(What is needed) Return each line of the records with nothing changed, pictures excepted.

Data entries
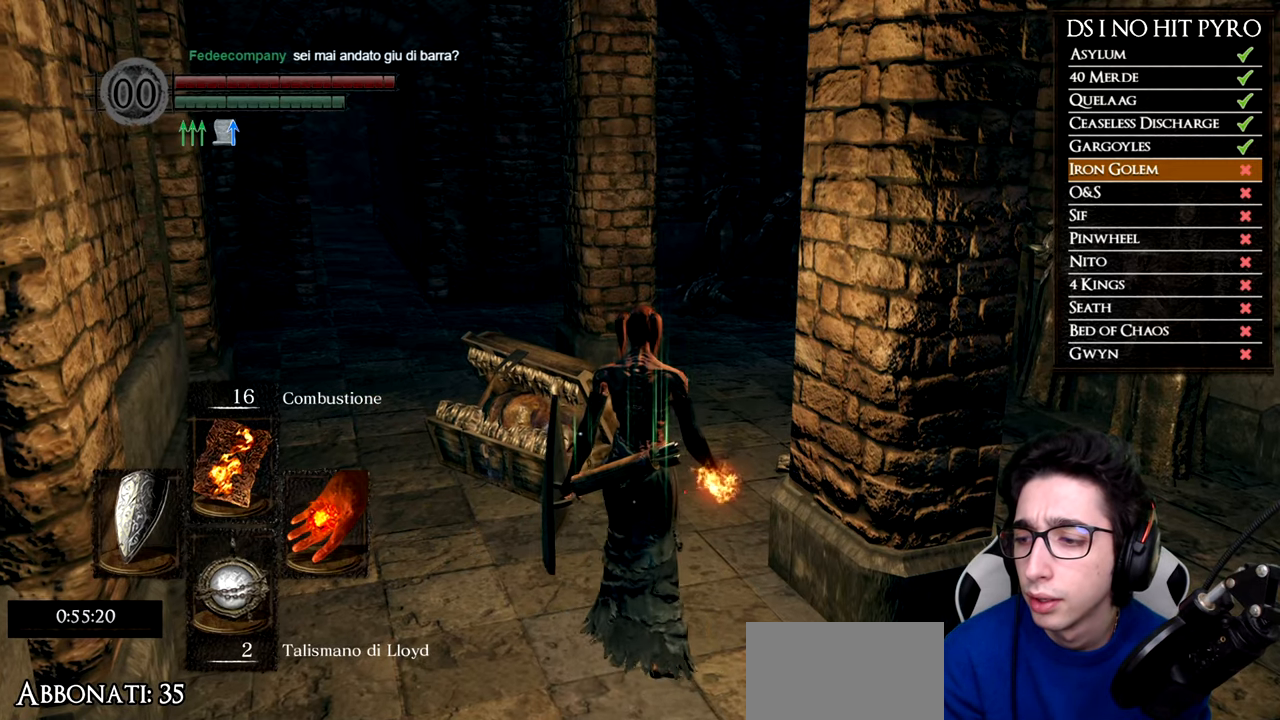
{"buttons": [], "left_stick": "up", "right_stick": "down-right", "events": [[400, "right_stick", "down-right"]]}
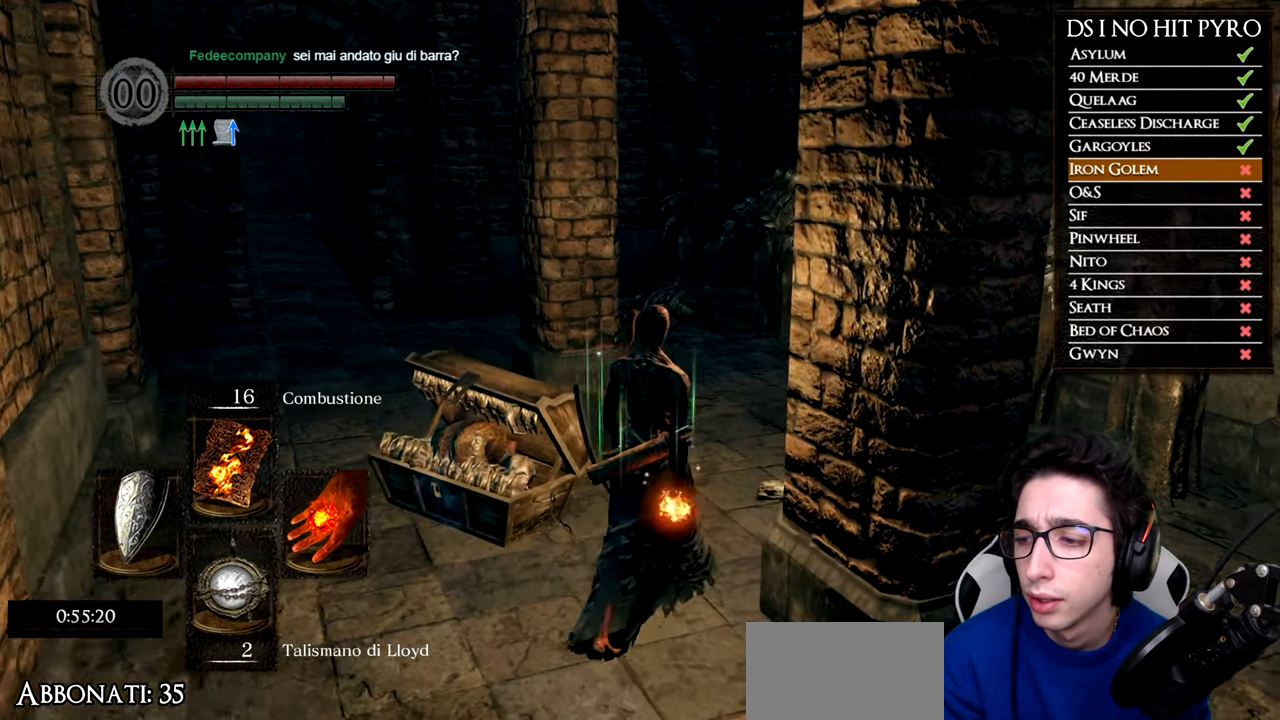
{"buttons": [], "left_stick": "up-left", "right_stick": "center", "events": [[84, "right_stick", "center"], [184, "right_stick", "right"], [467, "left_stick", "up-left"], [501, "right_stick", "center"]]}
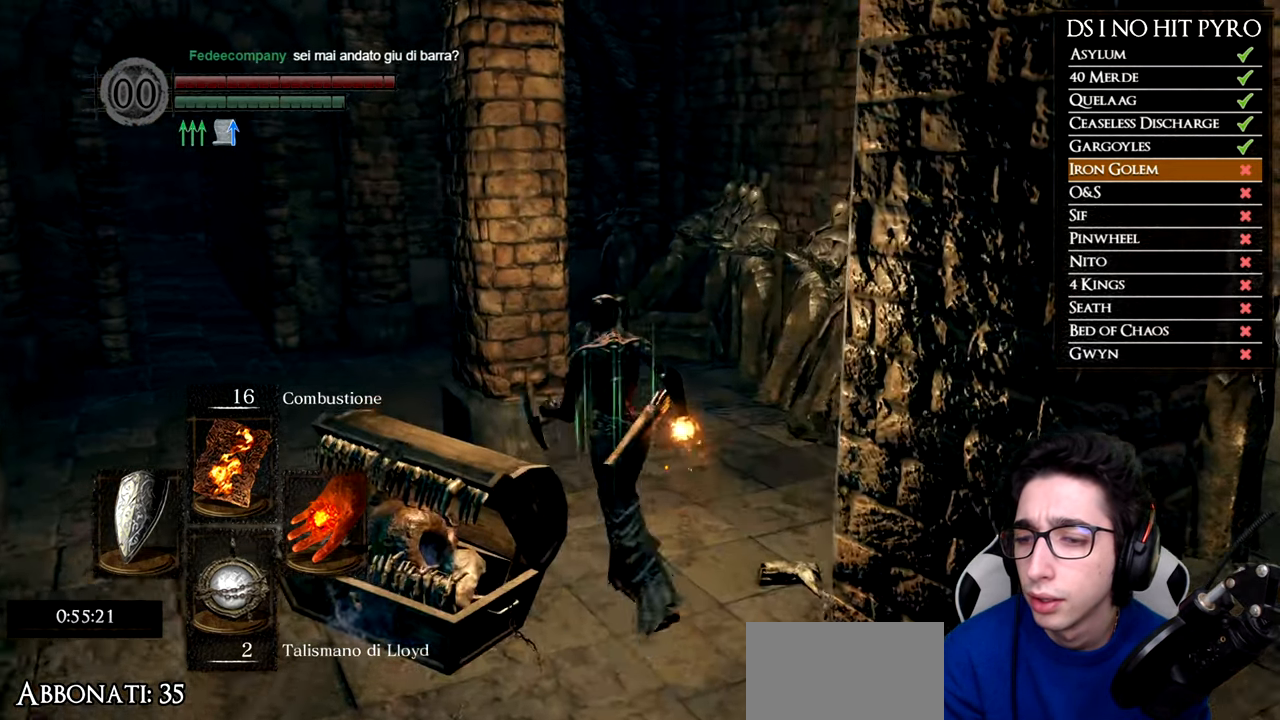
{"buttons": ["A"], "left_stick": "down-left", "right_stick": "center", "events": [[117, "left_stick", "down-left"], [150, "A", "down"], [217, "A", "up"], [317, "A", "down"], [417, "A", "up"], [467, "A", "down"]]}
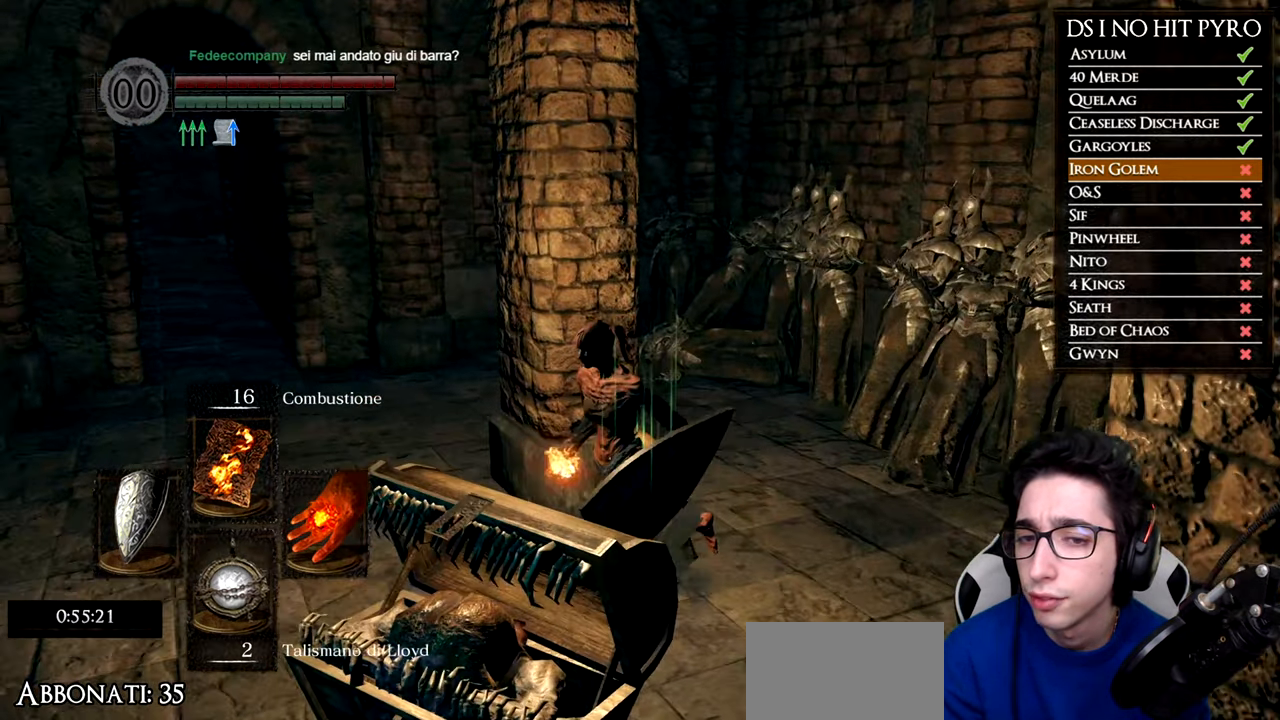
{"buttons": ["A"], "left_stick": "down-left", "right_stick": "center", "events": [[67, "A", "up"], [134, "A", "down"], [234, "A", "up"], [284, "A", "down"], [384, "A", "up"], [451, "A", "down"]]}
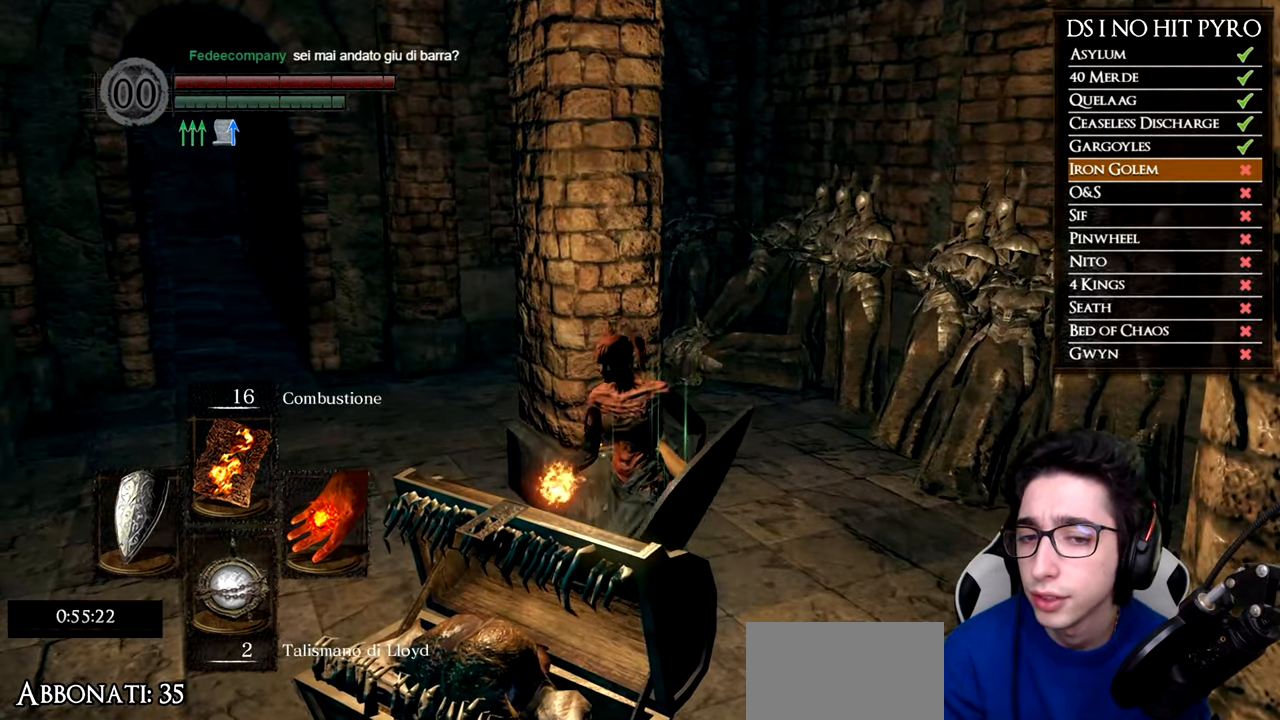
{"buttons": ["A"], "left_stick": "down-left", "right_stick": "center", "events": [[50, "A", "up"], [117, "A", "down"], [217, "A", "up"], [283, "A", "down"], [384, "A", "up"], [450, "A", "down"]]}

(Response to this exercise)
{"buttons": [], "left_stick": "up", "right_stick": "down-right", "events": [[400, "right_stick", "down-right"]]}
{"buttons": [], "left_stick": "up-left", "right_stick": "center", "events": [[84, "right_stick", "center"], [184, "right_stick", "right"], [467, "left_stick", "up-left"], [501, "right_stick", "center"]]}
{"buttons": ["A"], "left_stick": "down-left", "right_stick": "center", "events": [[117, "left_stick", "down-left"], [150, "A", "down"], [217, "A", "up"], [317, "A", "down"], [417, "A", "up"], [467, "A", "down"]]}
{"buttons": ["A"], "left_stick": "down-left", "right_stick": "center", "events": [[67, "A", "up"], [134, "A", "down"], [234, "A", "up"], [284, "A", "down"], [384, "A", "up"], [451, "A", "down"]]}
{"buttons": ["A"], "left_stick": "down-left", "right_stick": "center", "events": [[50, "A", "up"], [117, "A", "down"], [217, "A", "up"], [283, "A", "down"], [384, "A", "up"], [450, "A", "down"]]}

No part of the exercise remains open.